**Written task 1:** In the article on the Seneca council, condense the paragraph beginning "Although John escaped a prison cell" into two shorter sentences, keeping its main facts.

**Selected text:**
+---+
Although John escaped a prison cell, his legal troubles could cost him his elected post with the Senecas. Seneca sources said a tribe member who attended a July 14 Tribal Council meeting raised questions about whether a convicted felon can continue to hold one of the tribe’s highest offices. Council members make $95,000 a year, according to sources familiar with Seneca government.
The Senecas’ general counsel, Christopher Karns, later issued a legal opinion that John, as a convicted felon, should no longer be allowed to hold office in the council.
And on July 27, The News learned, council Chairman Richard E. Nephew sent John a letter asking him to step down from the council. If John refuses, Nephew told him, he could face an impeachment proceeding.
“This is an unfortunate situation for Councillor John and the Seneca Nation. But I have heard from many Senecas who, like me, are upset that there is a convicted felon sitting on the council,” said Seneca President Robert Odawi Porter, who was contacted by The News to comment. “The best interests of the [Seneca] Nation will be served if this matter can be remedied as soon as possible.”
When asked if he feels John should be removed from the council, Porter declined to comment.
A supporter of John’s, a Seneca businesswoman who spoke on the condition that she not be named, said John and Porter are not on good terms because John was one of several council leaders who led an unsuccessful effort to impeach Porter and remove him as president last year.
+---+
**Exercise materials:**
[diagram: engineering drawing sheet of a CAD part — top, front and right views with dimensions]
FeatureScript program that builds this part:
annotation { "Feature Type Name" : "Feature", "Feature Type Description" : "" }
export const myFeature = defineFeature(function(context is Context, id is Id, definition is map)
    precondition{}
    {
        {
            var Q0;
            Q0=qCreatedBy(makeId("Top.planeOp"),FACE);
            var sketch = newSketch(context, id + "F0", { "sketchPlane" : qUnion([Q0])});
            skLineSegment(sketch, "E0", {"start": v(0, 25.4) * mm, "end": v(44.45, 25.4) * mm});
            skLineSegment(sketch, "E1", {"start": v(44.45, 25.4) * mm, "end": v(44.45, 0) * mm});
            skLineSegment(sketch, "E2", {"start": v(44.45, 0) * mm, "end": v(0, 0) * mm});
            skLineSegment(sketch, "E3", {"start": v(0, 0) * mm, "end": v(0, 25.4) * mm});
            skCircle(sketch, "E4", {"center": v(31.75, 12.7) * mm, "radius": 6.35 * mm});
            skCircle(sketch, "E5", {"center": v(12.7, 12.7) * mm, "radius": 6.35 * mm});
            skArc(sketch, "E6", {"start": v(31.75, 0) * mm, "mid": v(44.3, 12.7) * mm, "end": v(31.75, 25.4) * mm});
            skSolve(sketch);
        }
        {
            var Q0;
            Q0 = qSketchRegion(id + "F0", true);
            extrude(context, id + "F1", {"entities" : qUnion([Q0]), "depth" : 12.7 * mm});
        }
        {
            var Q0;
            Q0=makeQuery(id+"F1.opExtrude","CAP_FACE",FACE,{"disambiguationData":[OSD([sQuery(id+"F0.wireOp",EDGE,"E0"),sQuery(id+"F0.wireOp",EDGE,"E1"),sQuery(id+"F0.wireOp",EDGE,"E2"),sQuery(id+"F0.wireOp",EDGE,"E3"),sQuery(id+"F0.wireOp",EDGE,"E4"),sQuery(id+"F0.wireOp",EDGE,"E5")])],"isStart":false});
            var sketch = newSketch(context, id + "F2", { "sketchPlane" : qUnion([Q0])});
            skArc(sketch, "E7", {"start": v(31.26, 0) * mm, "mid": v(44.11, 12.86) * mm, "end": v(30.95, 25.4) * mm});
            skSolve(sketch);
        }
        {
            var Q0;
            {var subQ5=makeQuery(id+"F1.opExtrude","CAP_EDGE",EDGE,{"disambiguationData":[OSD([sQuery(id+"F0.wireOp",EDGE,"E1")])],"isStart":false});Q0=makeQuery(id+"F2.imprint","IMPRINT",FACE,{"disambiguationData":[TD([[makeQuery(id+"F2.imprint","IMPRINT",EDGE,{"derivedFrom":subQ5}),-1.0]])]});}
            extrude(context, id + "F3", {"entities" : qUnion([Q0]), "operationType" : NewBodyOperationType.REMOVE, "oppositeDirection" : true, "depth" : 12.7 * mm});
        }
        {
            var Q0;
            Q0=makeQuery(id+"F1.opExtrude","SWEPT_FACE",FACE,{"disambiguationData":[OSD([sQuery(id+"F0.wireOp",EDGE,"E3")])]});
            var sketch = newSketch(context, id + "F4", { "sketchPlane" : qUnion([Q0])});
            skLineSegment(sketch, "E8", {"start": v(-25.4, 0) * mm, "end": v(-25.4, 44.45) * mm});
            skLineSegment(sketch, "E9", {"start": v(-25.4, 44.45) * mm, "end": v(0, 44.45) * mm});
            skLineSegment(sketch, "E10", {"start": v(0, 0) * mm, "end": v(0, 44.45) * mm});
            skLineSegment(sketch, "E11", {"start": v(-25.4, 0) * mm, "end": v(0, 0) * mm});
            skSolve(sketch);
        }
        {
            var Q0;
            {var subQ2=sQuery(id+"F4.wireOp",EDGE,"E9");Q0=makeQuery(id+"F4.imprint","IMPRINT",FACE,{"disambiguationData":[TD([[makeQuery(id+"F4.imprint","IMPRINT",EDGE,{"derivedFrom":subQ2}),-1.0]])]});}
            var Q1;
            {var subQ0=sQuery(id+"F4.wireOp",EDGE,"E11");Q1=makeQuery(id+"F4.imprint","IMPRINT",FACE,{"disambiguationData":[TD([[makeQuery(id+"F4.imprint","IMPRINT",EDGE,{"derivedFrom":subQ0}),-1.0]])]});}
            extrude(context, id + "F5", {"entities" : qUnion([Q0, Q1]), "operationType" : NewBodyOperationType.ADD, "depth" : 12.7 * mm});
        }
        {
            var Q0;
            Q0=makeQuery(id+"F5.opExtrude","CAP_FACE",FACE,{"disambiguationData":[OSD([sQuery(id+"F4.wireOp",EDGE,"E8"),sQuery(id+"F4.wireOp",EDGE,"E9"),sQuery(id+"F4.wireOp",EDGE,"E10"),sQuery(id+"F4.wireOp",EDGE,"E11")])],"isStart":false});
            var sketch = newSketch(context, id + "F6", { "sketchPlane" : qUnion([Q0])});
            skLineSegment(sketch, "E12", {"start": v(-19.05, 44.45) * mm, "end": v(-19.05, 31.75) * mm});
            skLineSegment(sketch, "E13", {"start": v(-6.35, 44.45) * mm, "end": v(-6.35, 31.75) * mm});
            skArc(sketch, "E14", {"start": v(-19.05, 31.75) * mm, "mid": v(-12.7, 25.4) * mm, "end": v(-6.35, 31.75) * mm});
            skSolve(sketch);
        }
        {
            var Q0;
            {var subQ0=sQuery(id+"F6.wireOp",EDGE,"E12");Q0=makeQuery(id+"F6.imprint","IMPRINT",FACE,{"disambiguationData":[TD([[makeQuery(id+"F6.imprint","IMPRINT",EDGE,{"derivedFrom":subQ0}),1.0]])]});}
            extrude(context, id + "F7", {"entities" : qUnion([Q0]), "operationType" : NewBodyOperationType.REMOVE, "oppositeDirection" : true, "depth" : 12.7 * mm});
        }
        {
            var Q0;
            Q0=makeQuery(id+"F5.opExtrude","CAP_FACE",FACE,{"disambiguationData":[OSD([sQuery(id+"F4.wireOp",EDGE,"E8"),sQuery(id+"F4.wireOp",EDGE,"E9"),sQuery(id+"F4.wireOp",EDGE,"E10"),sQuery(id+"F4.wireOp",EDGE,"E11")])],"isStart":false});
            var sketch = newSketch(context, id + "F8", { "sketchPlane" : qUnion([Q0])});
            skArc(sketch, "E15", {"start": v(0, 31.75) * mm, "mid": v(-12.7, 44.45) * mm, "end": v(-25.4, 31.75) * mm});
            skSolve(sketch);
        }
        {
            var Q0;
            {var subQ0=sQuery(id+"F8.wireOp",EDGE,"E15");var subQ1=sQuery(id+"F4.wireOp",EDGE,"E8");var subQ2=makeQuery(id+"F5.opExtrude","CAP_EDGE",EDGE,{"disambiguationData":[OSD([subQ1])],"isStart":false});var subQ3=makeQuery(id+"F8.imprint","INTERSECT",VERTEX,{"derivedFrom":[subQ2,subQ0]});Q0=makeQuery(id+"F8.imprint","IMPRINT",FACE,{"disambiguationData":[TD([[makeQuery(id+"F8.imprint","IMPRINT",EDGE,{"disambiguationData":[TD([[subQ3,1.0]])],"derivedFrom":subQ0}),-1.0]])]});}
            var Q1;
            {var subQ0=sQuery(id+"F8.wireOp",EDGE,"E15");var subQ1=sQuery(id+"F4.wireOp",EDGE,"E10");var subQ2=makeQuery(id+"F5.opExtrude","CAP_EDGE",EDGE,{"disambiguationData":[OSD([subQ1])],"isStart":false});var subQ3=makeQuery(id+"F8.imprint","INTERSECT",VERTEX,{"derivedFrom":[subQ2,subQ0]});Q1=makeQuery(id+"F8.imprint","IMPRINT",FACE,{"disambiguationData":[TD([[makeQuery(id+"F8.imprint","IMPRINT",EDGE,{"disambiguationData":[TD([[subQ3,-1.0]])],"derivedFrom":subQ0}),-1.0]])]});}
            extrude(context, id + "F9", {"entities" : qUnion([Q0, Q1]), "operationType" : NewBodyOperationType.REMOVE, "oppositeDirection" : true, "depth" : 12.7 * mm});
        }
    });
+---+
**Written task 2:** Reproduce the records verbatim, everything from their first line down to the line that contains "v(12.7, 12.7) *".

**Exercise output 1:** John avoided prison, but his legal troubles could cost him his elected Seneca council seat, which pays $95,000 a year, according to sources familiar with Seneca government. Seneca sources said a tribe member at the July 14 Tribal Council meeting asked whether a convicted felon can keep one of the tribe's highest offices.

**Exercise output 2:**
[diagram: engineering drawing sheet of a CAD part — top, front and right views with dimensions]
FeatureScript program that builds this part:
annotation { "Feature Type Name" : "Feature", "Feature Type Description" : "" }
export const myFeature = defineFeature(function(context is Context, id is Id, definition is map)
    precondition{}
    {
        {
            var Q0;
            Q0=qCreatedBy(makeId("Top.planeOp"),FACE);
            var sketch = newSketch(context, id + "F0", { "sketchPlane" : qUnion([Q0])});
            skLineSegment(sketch, "E0", {"start": v(0, 25.4) * mm, "end": v(44.45, 25.4) * mm});
            skLineSegment(sketch, "E1", {"start": v(44.45, 25.4) * mm, "end": v(44.45, 0) * mm});
            skLineSegment(sketch, "E2", {"start": v(44.45, 0) * mm, "end": v(0, 0) * mm});
            skLineSegment(sketch, "E3", {"start": v(0, 0) * mm, "end": v(0, 25.4) * mm});
            skCircle(sketch, "E4", {"center": v(31.75, 12.7) * mm, "radius": 6.35 * mm});
            skCircle(sketch, "E5", {"center": v(12.7, 12.7) * mm, "radius": 6.35 * mm});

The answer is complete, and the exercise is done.